Vectors with an index to their own end in front don't let you play the "sliding block puzzle" games, but they are easier to follow what is going on.
And there really is not any binding constraint with the vector pool approach in terms of how many vectors it supports. If you have so many lists of subroutine calls that you've used up one vector pool, you've saved more than enough space to cover the overhead for a second vector pool page.
Code:
;;
; NB. A "vector pool" is a page with a set of subroutine address vectors in it.
; The leading byte is the position in the page of the last byte in the vector.
routine1: ; the first entry in vector pool 1.
ldx #<vector1
go_pool1:
stx temp+5
lda vpool1,x
tax
-
lda vpool1,x
pha
dex
cpx temp+5
bne -
rts ; call subroutine vectors in turn from stack page
routine2:
ldx #<vector2
jmp go_pool1
routine3: ; NB. routine3 is only four ops, so there is no space saving from the vector
jsr op3_1
jsr op3_2
jsr op3_3
jmp op3_4
routine4:
ldx #<vector4
jmp go_pool1
; ... and so on, until & unless the vpool1 page is full up, then (supposing it was 30 routines that filled it up):
routine31: ; the first entry in vector pool 2.
ldx #<vector31
go_pool2:
lda vpool2,x
tax
-
routine1: ; the first entry in vector pool 1.
ldx #<vector1
go_pool1:
stx temp+5
lda vpool2,x
tax
-
lda vpool2,x
pha
dex
cpx temp+5
bne -
rts ; call subroutine vectors in turn from stack page
routine32:
ldx #<vector2
jmp go_pool2
...
... so the limit of distinct vectors to a single binary page is not an overall limit on the number of vectors altogether.
And if (as supposed above), 30 vectors filled up a vector page, then using the vector page saved 30 bytes, since each vector pool call is one byte shorter than passing a full address, which
But if you want to really crunch ... yeah the addresses can be packed.
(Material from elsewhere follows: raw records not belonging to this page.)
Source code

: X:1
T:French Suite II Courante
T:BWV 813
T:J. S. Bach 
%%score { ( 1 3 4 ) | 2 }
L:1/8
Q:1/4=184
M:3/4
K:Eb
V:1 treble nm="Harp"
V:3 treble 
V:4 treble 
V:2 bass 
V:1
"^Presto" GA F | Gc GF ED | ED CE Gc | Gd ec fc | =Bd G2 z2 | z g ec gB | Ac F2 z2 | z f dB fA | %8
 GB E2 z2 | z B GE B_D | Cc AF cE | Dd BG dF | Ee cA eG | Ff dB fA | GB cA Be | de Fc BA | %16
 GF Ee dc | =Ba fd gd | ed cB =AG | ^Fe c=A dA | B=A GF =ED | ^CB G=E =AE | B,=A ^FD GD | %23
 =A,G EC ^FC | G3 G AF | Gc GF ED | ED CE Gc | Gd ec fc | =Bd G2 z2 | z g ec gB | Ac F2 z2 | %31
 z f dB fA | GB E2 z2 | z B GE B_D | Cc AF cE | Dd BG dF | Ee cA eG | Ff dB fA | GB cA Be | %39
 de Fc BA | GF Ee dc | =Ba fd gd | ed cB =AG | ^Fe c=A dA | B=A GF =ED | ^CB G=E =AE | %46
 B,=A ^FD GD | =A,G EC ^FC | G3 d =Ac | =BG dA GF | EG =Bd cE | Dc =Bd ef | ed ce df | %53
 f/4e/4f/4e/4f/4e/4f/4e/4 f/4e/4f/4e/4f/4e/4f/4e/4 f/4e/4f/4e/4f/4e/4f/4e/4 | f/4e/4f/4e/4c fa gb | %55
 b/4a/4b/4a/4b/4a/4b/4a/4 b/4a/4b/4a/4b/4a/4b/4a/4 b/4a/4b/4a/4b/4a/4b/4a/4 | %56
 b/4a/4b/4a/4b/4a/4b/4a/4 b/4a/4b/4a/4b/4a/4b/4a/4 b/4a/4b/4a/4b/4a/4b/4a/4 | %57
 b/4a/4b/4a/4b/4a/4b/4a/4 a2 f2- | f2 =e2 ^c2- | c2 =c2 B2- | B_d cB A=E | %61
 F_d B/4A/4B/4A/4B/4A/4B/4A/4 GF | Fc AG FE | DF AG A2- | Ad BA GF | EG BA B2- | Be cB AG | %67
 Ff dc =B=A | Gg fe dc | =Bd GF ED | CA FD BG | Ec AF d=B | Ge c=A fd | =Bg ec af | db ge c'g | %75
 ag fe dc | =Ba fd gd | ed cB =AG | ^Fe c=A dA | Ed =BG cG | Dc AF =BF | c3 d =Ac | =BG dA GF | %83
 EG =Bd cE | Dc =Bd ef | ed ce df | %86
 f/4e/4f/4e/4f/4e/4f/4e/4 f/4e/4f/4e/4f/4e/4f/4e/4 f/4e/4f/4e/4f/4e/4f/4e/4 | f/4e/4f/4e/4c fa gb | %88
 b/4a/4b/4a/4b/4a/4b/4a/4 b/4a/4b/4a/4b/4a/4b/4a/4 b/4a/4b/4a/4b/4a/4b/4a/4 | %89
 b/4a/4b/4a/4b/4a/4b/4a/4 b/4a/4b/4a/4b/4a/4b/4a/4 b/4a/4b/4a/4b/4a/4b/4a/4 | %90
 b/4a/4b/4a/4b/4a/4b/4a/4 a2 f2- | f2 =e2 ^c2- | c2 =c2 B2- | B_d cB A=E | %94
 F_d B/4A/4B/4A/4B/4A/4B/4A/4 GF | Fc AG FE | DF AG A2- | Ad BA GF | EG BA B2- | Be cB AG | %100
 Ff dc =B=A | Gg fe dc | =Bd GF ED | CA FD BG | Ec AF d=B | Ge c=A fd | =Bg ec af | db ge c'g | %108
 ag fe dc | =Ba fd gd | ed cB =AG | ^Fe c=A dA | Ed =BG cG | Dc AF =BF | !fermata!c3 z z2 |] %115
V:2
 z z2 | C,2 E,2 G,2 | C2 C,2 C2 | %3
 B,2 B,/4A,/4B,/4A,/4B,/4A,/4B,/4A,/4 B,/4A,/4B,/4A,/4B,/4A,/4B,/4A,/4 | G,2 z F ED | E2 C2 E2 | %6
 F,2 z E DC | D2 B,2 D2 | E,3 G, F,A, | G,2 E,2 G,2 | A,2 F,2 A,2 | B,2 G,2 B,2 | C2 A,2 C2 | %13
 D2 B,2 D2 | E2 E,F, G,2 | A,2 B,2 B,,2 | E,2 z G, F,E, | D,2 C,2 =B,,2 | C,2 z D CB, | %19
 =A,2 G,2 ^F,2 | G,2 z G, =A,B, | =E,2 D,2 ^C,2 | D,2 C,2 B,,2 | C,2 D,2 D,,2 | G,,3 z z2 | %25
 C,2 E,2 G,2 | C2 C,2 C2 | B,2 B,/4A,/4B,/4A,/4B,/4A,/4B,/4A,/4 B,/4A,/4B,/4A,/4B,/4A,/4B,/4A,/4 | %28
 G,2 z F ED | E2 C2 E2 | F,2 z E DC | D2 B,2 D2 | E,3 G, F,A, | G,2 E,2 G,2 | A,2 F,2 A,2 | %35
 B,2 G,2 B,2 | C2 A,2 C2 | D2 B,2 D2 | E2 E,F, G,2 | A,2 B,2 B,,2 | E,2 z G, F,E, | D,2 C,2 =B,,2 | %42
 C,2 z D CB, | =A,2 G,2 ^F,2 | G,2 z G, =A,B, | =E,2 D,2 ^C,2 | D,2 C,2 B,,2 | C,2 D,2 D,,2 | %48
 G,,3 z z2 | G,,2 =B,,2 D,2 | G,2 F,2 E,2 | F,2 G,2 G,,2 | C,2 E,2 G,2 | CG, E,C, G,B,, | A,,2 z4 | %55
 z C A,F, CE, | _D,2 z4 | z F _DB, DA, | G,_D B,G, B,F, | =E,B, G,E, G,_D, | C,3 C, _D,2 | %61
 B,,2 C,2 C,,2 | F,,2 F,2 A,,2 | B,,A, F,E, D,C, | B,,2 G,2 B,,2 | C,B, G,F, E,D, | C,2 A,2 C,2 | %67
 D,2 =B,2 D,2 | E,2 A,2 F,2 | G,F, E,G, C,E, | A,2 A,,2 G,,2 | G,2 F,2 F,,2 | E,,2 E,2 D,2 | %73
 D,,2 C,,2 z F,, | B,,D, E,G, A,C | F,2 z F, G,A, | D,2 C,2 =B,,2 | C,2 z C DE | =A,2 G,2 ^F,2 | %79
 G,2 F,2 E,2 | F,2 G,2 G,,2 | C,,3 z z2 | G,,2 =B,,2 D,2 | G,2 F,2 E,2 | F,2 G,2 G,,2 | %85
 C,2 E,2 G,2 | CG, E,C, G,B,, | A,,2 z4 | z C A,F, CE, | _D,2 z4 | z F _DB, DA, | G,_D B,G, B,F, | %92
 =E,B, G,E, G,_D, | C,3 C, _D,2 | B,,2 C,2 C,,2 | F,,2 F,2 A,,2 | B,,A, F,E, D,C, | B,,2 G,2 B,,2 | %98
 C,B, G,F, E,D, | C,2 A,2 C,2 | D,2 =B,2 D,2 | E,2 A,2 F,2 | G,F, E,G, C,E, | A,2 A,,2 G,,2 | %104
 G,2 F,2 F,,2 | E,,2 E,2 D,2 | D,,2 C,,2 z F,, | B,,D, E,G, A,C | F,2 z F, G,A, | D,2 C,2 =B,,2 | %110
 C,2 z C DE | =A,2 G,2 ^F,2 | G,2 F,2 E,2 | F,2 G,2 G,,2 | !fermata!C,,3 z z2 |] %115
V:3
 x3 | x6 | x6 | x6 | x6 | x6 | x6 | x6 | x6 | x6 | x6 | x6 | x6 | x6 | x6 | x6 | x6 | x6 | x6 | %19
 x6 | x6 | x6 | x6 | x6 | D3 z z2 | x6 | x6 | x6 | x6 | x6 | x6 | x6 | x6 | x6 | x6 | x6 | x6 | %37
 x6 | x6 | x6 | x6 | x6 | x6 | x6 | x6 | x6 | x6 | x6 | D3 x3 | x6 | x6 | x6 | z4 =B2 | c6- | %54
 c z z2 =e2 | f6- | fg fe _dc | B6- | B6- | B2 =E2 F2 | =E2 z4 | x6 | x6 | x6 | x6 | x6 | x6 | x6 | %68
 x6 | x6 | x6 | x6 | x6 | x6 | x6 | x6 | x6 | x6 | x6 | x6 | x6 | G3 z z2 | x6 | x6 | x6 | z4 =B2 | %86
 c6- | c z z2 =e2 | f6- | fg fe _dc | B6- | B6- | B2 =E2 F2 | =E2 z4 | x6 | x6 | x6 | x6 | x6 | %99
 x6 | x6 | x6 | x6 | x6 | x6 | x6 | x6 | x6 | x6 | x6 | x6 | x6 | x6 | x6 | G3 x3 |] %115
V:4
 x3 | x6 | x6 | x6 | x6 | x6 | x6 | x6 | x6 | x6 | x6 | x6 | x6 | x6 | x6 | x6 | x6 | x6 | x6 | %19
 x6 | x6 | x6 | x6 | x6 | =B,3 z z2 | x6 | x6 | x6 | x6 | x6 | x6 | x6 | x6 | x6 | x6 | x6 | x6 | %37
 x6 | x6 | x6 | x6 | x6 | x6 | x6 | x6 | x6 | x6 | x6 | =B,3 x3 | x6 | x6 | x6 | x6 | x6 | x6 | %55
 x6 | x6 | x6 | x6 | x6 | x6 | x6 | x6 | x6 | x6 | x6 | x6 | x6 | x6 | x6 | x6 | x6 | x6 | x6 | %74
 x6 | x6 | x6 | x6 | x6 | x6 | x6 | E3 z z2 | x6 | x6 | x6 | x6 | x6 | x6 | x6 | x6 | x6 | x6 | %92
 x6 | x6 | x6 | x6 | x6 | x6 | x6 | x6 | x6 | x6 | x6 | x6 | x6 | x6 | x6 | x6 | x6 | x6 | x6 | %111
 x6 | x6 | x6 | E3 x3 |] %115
EDIT ~ yeah, 4K is 12 bits, so not just can't be bothered packing more than two, CAN'T pack more then two ~ 2 bits to 4 bits fixed put in place w/out more edit markets ~ the original was to crunch routines into the 4K "Golden RAM" in the C64 above the ROM in the memory map and below the I/O, but it was reconstructed from memory, and I got some of the details off ~ plus multiplied when I should have been dividing (oops). /EDIT
If there are an odd number of routines, its the address at the head of the list that is not unpacked, so in the vector pool, an odd list would like like (dummy, so op_# is the place of the op in the sequence, not the actual name, psuedo-assembler syntax):
.byte
.word op1
.byte <op_2, <op_3, ((>op_2 .AND. $0F)*16)+(>op_3 .AND $0F)
.byte <op_4, <op_5, ((>op_4 .AND. $0F)*16)+(>op_5 .AND $0F)
.byte <op_6, <op_7, ((>op_6 .AND. $0F)*16)+(>op_7 .AND $0F)
...
... with the packed address business best constructed as a macro in your favorite 6502 macro assembler, to get it right once and avoid lurking typos.
Note that the high bit of the address is stripped by the packing process and replaced by the routine.
Code:
;;
; NB. The leading byte is the size of the packed string of vectors in bytes.
routine1: ; the first entry in vector pool 1.
ldx #<vector1
go_pool1:
lda vpool1,x
sta temp+5
tax
-
lda vpool1,x
tay
and #$0F
ora #$80
pha
lda vpool1,x
pha
dex
cmp temp+5
beq +
lda vpool1,x
tya
lsr a
lsr a
lsr a
sec
ror a
pha
lda vpool1,x
pha
dex
cmp temp+5
bne -
+
rts ; call subroutine vectors in turn from stack page
44 vs 16 bytes, so 28 bytes extra space required by the processing. 56 pairs of subroutine vectors crunched together and that breaks even.
So that is worth considering if the vector pool page is more than half full.
And since each vector pool has its own engine, if you have own full vector pool page and one only quarter full, you can put packed lists in the full one, and unpacked lists in the only partly full one.
Personally, if I was using any, I'd use the simpler one, because its easier to just define the routines using ".word" assembler instructions with the label for the routine.
This is all a kind of building a Forth-like inner interpreter without a Forth assembler/compiler system running in the NES.